1 and 2: but we declined to hear learned Counsel on this plea. Issue No. 2 reads as follows: Does Defendant No. 4 stand discharged of his liability? In dealing with this issue the learned Judge says: The learned Counsel for the surety gave a statement that he did not preset this issue, though he added that he does not abandon it. 32. We find, however, the following statement in the English notes on the record dated the 12th March, 1934: Mr. C.C. Das, Advocate for the Defendant No. 4, states that he does not press issue No. 2. 33. This statement was made before the taking of evidence and it was quite unqualified. In the circumstances it is obvious that the point cannot now be taken in appeal. 34. There was some discussion before us as to which Article of the Limitation Act was applicable; but there is no necessity for us to record any finding on this point. 35. As regards the cross-objection, learned Counsel for the Defendant-Respondent contends that the Court below has erred in directing that the Defendant-Respondent shall bear his own costs.

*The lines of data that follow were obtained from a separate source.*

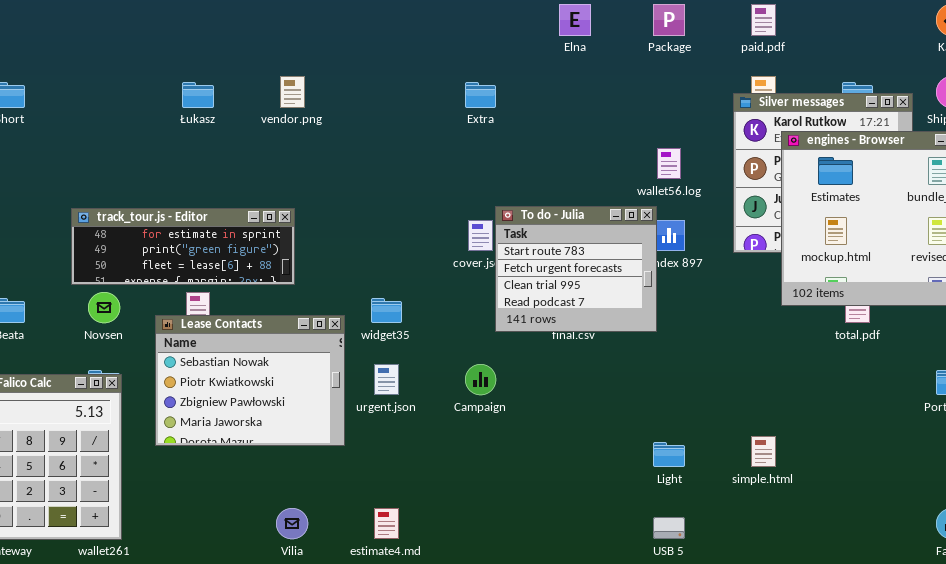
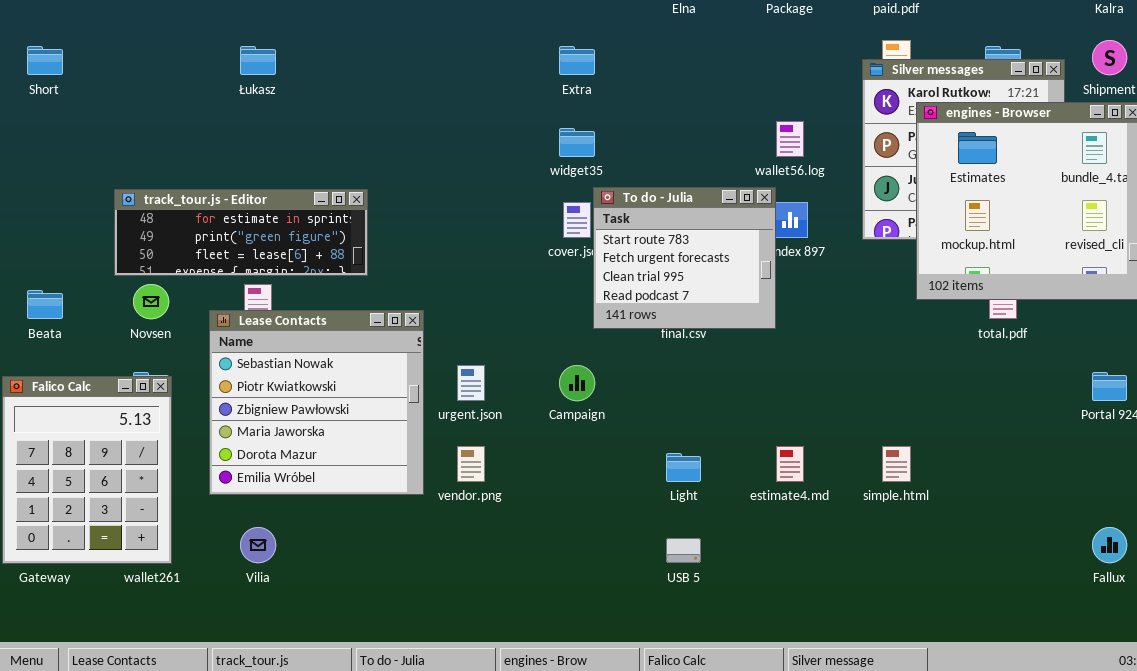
vendor.png: [280,76,305,108] -> [457,446,485,482], moved
widget35: [371,298,402,323] -> [559,128,595,157], moved
Lease Contacts: [155,315,345,446] -> [209,310,424,495], resized
Light: [653,442,685,467] -> [666,453,701,482], moved
Vilia: [276,508,308,539] -> [240,527,276,563], moved
estimate4.md: [374,508,399,539] -> [776,446,804,482], moved
USB 5: [653,517,685,539] -> [666,538,701,563], moved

It might be possible for a Court to take this view, but it must be borne in mind that the suit has been dismissed against the Defendant-Respondent on a ground totally different from that on which he rested his defense. He pleaded that the suit was time-barred, but the lower Court finds that it was premature. The awarding or withholding of costs is after all a matter of discretion and on the whole we find no sufficient ground for interfering with the discretion which the learned Judge has exercised in this matter. 36. For the reasons given in our judgment we dismiss the appeal and also the cross-objection with costs.